• **What is required**
Reproduce verbatim the portion of the school board excerpt from "Reached for comment" to "seat in November.".

The records also show that days before the county’s Aug. 7 filing deadline for elected office candidates, Nguyen registered again to vote at an address falling back within the appropriate district boundaries, though critics point out she may have vacated her seat under state law once she registered at an address in the wrong jurisdiction while still participating in board meetings.

Reached for comment Aug. 16 about the possibility she needs to vacate her seat, Nguyen over the phone said she doesn’t currently live in the wrong district but is in the process of “getting more information.”

Responding to additional Voice of OC follow-up requests for comment on Aug. 17, Nguyen sent a thumbs-up emoji text. She didn’t respond to more phone and text messages seeking comment after that.

A fellow school board member, Jamison Power, has since sent a letter to the district superintendent, Cyndi Paik, asking for a probe with relevant agencies like the District Attorney’s Office for clarity on Nguyen’s eligibility as a board member and as a candidate again seeking office this year.

Nguyen in her current term represents the “Area 1” portion of the school district on its five-member board, where community organizer David Johnson has filed to run for the seat in November.

• **Information supplied**

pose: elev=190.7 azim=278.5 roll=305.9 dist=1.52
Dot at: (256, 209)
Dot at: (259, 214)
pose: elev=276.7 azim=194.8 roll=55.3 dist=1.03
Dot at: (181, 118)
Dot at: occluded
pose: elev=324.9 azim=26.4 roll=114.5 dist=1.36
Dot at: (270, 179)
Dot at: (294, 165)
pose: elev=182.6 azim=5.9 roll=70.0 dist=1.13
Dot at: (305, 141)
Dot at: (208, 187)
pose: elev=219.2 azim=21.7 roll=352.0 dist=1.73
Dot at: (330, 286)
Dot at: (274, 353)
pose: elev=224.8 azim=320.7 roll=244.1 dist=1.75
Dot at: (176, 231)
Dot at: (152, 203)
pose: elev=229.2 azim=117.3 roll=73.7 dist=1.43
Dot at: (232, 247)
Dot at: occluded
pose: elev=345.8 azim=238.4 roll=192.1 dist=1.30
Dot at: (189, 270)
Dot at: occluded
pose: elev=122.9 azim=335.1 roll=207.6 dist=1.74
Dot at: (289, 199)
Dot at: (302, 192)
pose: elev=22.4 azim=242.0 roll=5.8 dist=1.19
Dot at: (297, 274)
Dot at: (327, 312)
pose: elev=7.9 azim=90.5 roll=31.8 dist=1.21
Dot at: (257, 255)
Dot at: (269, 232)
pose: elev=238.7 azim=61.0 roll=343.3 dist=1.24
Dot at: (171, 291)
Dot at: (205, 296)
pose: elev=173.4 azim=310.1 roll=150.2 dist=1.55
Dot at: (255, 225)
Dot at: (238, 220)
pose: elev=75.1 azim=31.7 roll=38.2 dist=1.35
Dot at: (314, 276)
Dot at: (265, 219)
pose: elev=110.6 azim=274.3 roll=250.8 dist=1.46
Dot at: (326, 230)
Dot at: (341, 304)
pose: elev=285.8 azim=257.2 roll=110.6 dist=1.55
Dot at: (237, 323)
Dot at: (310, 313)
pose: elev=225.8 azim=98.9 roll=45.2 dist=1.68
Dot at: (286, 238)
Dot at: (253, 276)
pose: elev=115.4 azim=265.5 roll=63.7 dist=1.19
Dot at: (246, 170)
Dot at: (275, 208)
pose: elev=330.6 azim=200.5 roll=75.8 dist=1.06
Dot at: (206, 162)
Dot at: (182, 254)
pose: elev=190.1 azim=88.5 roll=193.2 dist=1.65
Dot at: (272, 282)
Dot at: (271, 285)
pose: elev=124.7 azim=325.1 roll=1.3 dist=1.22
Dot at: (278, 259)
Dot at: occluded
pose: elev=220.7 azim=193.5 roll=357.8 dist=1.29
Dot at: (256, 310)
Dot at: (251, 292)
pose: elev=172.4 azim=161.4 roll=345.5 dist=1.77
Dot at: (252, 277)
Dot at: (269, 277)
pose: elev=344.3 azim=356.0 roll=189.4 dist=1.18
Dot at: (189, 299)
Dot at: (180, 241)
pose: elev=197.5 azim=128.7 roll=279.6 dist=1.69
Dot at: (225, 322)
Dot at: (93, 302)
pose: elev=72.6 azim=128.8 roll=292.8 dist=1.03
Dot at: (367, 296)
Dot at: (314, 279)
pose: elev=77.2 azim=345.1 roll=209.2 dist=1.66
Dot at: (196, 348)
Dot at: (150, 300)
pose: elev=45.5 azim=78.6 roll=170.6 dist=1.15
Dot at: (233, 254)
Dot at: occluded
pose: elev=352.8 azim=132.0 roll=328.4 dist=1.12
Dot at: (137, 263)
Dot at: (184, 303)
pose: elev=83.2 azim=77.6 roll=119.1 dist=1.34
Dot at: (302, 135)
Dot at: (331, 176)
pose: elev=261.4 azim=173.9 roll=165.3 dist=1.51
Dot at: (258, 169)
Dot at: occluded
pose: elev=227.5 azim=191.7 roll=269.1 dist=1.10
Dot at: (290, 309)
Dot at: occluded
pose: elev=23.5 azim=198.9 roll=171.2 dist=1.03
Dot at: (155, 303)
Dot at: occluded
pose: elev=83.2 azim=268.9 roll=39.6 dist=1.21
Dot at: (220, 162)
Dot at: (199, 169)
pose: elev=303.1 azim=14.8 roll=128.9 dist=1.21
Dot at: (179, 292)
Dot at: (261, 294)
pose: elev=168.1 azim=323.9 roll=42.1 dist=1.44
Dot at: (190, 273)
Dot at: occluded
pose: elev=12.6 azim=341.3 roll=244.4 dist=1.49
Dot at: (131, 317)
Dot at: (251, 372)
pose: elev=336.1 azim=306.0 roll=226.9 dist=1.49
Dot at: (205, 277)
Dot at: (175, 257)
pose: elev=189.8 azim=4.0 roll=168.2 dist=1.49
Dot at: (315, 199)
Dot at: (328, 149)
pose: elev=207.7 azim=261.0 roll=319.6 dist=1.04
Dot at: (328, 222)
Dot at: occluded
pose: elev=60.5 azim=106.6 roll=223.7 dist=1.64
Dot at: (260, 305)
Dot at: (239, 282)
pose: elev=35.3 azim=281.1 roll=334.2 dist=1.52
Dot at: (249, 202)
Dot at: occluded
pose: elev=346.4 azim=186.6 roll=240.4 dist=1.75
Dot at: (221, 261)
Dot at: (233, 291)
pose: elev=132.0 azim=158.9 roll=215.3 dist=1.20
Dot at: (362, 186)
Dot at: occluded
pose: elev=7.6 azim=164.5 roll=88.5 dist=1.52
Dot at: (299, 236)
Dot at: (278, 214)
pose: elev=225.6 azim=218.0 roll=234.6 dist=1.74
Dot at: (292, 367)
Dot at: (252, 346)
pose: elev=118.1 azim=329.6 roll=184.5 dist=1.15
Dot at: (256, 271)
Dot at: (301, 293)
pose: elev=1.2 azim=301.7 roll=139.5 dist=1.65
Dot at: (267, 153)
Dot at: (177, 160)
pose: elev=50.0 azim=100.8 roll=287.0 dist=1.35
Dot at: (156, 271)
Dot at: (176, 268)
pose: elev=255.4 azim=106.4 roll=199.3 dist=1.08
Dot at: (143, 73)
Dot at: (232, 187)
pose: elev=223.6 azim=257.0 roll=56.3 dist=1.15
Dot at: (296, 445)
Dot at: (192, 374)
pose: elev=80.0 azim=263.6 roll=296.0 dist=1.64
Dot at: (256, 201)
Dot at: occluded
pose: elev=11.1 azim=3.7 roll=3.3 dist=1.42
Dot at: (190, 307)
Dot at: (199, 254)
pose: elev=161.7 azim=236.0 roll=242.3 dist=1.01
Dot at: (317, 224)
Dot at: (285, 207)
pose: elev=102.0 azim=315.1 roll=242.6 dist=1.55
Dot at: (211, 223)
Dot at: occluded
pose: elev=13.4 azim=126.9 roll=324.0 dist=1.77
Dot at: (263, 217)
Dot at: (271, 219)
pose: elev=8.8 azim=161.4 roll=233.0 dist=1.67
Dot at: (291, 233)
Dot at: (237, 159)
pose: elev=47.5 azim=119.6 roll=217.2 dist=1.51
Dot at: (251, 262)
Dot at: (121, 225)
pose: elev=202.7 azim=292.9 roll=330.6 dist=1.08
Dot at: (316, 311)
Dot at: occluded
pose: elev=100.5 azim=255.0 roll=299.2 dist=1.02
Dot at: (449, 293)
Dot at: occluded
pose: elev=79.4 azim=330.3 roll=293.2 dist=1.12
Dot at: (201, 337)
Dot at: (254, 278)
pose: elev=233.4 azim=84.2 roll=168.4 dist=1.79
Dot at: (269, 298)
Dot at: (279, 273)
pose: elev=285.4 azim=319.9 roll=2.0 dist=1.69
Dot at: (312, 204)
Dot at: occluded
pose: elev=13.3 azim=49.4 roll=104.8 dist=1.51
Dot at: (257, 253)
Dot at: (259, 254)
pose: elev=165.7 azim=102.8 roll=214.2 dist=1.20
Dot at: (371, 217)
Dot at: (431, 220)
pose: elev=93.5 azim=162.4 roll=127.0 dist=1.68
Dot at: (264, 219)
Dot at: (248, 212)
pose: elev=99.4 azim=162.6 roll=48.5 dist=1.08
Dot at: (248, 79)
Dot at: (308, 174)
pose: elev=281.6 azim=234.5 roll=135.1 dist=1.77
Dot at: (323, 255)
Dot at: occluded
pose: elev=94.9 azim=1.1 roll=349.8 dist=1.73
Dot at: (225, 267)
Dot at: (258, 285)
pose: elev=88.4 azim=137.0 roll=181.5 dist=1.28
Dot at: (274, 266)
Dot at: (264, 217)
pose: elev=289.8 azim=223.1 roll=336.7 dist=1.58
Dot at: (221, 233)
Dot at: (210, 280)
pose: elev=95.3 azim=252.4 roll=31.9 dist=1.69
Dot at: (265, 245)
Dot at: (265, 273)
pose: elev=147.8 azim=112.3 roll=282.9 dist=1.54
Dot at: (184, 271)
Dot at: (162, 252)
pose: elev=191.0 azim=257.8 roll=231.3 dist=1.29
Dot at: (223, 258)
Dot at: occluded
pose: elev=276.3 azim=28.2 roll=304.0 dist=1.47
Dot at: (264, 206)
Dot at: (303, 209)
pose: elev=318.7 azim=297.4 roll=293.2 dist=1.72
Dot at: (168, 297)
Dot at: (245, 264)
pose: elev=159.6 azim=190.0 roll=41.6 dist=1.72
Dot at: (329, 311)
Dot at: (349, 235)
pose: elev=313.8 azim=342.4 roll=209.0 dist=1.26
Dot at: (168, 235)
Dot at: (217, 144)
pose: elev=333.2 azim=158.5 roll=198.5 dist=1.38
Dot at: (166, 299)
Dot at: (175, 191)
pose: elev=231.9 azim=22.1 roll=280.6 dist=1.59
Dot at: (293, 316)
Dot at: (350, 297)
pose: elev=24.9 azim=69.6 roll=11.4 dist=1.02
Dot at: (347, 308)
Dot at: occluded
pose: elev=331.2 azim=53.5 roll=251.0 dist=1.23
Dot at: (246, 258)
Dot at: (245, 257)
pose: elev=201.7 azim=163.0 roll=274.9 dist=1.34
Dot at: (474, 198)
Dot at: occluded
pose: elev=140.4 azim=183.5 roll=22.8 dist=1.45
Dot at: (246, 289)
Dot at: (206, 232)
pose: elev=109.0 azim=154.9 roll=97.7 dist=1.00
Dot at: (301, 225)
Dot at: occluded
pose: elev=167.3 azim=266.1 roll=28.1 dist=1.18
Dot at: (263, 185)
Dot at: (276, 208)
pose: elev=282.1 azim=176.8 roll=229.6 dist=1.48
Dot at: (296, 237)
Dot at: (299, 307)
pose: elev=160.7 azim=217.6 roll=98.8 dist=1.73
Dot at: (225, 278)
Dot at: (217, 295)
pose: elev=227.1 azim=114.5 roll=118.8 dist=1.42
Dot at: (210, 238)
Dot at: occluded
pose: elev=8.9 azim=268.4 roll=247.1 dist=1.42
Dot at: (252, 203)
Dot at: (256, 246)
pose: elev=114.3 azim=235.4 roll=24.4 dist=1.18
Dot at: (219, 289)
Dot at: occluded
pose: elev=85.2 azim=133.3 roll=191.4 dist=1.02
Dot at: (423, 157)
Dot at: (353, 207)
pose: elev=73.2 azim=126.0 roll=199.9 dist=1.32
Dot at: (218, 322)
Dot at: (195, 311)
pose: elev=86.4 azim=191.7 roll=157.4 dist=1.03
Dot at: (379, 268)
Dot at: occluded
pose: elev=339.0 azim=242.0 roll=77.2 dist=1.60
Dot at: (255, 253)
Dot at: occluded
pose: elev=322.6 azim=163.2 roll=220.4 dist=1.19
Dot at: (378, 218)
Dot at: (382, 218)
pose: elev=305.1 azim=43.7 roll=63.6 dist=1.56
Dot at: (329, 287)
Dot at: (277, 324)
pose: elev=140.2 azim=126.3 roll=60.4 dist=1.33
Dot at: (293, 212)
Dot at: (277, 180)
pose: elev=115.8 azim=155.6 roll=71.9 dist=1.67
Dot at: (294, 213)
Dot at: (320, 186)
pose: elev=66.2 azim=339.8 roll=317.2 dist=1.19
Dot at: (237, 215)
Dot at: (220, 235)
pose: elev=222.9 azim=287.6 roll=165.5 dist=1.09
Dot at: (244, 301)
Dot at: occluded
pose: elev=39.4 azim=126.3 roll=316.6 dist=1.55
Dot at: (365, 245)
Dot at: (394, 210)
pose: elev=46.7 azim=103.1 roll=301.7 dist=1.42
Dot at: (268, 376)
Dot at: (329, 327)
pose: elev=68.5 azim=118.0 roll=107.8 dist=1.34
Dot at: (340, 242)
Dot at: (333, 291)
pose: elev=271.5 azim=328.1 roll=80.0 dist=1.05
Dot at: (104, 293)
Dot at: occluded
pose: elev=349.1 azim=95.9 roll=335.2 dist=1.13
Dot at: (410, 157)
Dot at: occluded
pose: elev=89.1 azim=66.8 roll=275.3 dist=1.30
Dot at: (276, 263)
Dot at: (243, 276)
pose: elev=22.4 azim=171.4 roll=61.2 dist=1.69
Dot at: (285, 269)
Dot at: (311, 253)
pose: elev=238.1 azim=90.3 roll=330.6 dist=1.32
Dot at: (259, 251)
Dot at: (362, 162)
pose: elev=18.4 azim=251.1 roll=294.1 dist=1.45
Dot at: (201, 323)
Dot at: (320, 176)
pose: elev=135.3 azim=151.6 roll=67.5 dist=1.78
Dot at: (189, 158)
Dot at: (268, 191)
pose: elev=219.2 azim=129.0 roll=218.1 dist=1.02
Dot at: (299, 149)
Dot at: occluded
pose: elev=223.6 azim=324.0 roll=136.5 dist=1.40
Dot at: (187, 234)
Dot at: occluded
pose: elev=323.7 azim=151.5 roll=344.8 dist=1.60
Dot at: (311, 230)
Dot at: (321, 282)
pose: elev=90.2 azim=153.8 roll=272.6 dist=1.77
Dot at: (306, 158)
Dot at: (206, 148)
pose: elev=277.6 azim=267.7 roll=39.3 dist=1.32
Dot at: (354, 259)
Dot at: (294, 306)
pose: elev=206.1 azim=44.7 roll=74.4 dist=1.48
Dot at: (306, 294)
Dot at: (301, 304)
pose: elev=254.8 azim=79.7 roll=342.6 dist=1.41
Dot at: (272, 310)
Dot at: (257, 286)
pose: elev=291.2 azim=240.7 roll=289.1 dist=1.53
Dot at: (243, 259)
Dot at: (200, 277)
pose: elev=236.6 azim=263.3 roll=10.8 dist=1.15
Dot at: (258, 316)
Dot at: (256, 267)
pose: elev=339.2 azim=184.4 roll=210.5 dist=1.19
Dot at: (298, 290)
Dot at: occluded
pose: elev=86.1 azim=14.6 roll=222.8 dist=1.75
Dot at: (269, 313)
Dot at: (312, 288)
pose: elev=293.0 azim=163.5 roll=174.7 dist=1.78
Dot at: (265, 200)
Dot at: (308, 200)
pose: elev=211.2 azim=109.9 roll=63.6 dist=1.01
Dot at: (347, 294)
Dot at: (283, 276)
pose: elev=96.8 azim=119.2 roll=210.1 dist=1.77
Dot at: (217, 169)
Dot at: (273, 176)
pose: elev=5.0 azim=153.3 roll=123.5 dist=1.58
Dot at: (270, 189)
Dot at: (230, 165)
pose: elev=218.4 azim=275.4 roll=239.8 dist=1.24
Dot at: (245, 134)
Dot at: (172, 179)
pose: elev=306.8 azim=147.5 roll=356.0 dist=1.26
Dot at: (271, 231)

• **Your response**
Reached for comment Aug. 16 about the possibility she needs to vacate her seat, Nguyen over the phone said she doesn’t currently live in the wrong district but is in the process of “getting more information.”

Responding to additional Voice of OC follow-up requests for comment on Aug. 17, Nguyen sent a thumbs-up emoji text. She didn’t respond to more phone and text messages seeking comment after that.

A fellow school board member, Jamison Power, has since sent a letter to the district superintendent, Cyndi Paik, asking for a probe with relevant agencies like the District Attorney’s Office for clarity on Nguyen’s eligibility as a board member and as a candidate again seeking office this year.

Nguyen in her current term represents the “Area 1” portion of the school district on its five-member board, where community organizer David Johnson has filed to run for the seat in November.